Die Hunde werden mit einem verschwitzten Trainingsshirt eines Diabetikers darauf trainiert, den Geruch der Unterzuckerung bei Typ 1 Diabetikern als etwas Besonderes zu erkennen – sie zeigen aber auch Überzuckerung an – anschließend eine Notfalltasche zu apportieren und vor allem nachts bei bedrohlichen Zuständen durch Scharren oder Betätigen einer Klingel Alarm zu schlagen. „Wichtig ist, dass man seinen Hund lesen kann“, sagt Laegner, denn jedes Tier habe seine Eigenheiten. Diabetiker müssen aber auch unbedingt auf ihren körpereigenen Geruchshaushalt achten.
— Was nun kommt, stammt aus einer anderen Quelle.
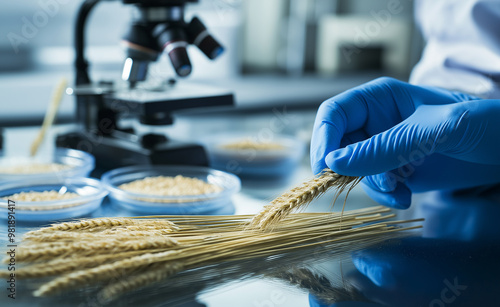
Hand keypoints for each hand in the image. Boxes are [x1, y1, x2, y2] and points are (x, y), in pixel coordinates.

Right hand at [310, 77, 499, 207]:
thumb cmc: (484, 122)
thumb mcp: (434, 130)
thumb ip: (385, 146)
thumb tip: (335, 162)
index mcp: (380, 99)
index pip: (334, 114)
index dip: (323, 138)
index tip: (325, 168)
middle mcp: (377, 123)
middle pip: (339, 146)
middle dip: (350, 169)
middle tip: (372, 184)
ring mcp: (386, 148)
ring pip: (354, 171)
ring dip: (373, 187)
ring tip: (400, 192)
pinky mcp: (397, 171)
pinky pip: (374, 186)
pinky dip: (385, 196)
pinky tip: (405, 197)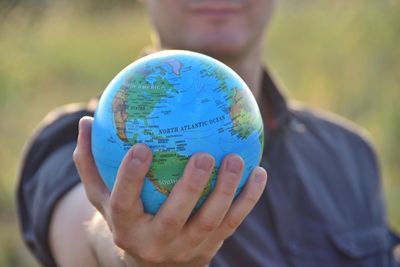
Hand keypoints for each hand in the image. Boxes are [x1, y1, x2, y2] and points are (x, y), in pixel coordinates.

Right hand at [73, 116, 267, 266]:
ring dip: (226, 192)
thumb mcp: (102, 196)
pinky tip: (260, 172)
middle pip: (173, 219)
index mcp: (126, 226)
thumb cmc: (127, 217)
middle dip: (189, 189)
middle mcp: (156, 241)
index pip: (123, 203)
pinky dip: (248, 199)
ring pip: (209, 222)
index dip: (130, 178)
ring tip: (236, 158)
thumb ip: (91, 162)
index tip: (141, 147)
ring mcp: (187, 246)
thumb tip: (85, 121)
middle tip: (203, 155)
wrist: (153, 263)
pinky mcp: (211, 245)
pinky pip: (233, 222)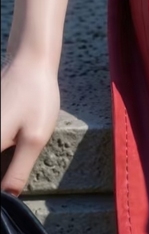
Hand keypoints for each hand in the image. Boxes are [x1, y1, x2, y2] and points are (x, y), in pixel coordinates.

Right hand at [1, 52, 59, 195]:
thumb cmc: (35, 95)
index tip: (12, 178)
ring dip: (3, 158)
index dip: (3, 186)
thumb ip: (18, 172)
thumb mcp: (35, 138)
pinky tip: (14, 136)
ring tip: (19, 141)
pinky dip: (2, 146)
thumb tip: (8, 197)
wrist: (31, 59)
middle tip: (19, 152)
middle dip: (4, 166)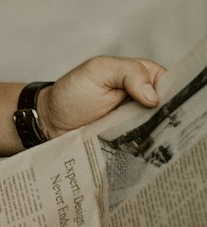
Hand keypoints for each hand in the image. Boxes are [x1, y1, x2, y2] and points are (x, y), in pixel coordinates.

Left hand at [38, 55, 164, 139]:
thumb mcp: (97, 70)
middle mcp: (144, 99)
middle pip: (170, 109)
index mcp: (142, 75)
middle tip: (166, 128)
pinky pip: (146, 147)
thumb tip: (153, 95)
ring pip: (161, 130)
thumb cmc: (72, 92)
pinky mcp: (131, 143)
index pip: (171, 82)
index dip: (175, 93)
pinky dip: (148, 151)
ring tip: (156, 144)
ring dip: (160, 136)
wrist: (51, 122)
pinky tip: (148, 155)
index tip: (170, 106)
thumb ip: (127, 72)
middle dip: (171, 118)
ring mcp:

Nach einem Zuckeranfall sollte möglichst schnell die Kleidung oder Bettwäsche gewechselt werden, damit der Schweißgeruch, der bei einer Unterzuckerung auftritt, für den Hund nicht zur Normalität wird.

 

Die beiden Diabetikerinnen Bödefeld und Wallocha sind glücklich über die Spürnasen ihrer Hunde und hoffen, dass diese bald auch eine ähnliche Anerkennung und Rechte wie Blindenhunde erhalten. Denn momentan ist es noch fallabhängig, ob Milla und Arrass beispielsweise in ein Flugzeug dürfen. Auch gebe es noch keine deutschlandweit einheitliche Reglung bei der Befreiung von der Steuer. Dies werde in jeder Kommune anders gehandhabt.